> _TEXTO DE LEITURA_:
%%

Falta regulação nos sistemas alimentares, diz José Graziano, diretor da FAO
Paulo Beraldo
"É aí que o carro está patinando". Essas são as palavras do engenheiro agrônomo José Graziano, o primeiro brasileiro a dirigir a Organização das Nações Unidas para Alimentação e Agricultura, a FAO, ao tratar da regulamentação dos sistemas alimentares ao redor do mundo. Para Graziano, que chega ao fim do segundo mandato em julho deste ano, a obesidade é hoje um problema de má nutrição até mais grave do que a fome em alguns países.
"O Brasil é um dos países onde a obesidade vem crescendo mais rapidamente, sobretudo entre crianças e mulheres. Uma geração de obesos será uma geração de pessoas doentes, o que vai comprometer não só o sistema público de atenção à saúde, mas também a vida dessas futuras gerações", disse em entrevista exclusiva ao Estado em que faz um balanço de seu mandato e aponta os desafios da instituição.

%%

> _MATERIAL FORNECIDO_:
%%

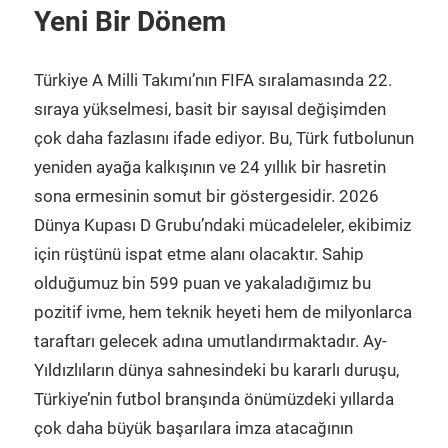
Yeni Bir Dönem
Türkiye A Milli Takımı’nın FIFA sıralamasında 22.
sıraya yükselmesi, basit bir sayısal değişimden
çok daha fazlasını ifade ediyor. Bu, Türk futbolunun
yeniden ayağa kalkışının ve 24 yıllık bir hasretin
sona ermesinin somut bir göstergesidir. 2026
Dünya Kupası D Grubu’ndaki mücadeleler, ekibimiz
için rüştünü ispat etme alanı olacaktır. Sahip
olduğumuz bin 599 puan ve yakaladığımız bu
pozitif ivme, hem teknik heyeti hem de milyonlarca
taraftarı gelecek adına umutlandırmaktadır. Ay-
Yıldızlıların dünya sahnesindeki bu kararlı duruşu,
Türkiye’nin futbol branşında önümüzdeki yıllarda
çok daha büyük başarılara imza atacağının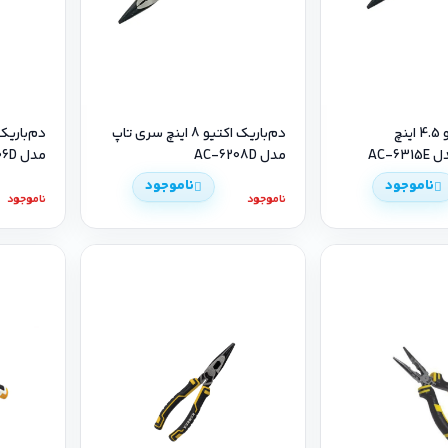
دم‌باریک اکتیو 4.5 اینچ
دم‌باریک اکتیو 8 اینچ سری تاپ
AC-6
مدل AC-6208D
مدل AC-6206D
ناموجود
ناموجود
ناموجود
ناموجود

%%
%%

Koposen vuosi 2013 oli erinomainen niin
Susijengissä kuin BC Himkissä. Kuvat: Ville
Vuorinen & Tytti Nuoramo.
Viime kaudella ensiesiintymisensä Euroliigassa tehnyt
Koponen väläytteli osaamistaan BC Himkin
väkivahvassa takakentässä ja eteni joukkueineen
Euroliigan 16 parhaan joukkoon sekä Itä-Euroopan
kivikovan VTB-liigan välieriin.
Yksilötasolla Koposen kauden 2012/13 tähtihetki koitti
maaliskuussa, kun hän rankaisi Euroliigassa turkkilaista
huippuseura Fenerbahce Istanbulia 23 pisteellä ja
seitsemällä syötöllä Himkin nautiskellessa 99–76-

%%

> _ENUNCIADO_: Transcreva, do texto sobre a regulação dos sistemas alimentares, o trecho entre "Falta regulação nos" e "em alguns países.", ambos inclusive.

> _RESOLUÇÃO DO EXERCÍCIO_:
Falta regulação nos sistemas alimentares, diz José Graziano, diretor da FAO
Paulo Beraldo
"É aí que o carro está patinando". Essas são as palavras do engenheiro agrônomo José Graziano, o primeiro brasileiro a dirigir a Organização das Nações Unidas para Alimentação e Agricultura, a FAO, ao tratar da regulamentação dos sistemas alimentares ao redor do mundo. Para Graziano, que chega ao fim do segundo mandato em julho deste ano, a obesidade é hoje um problema de má nutrição até mais grave do que a fome em alguns países.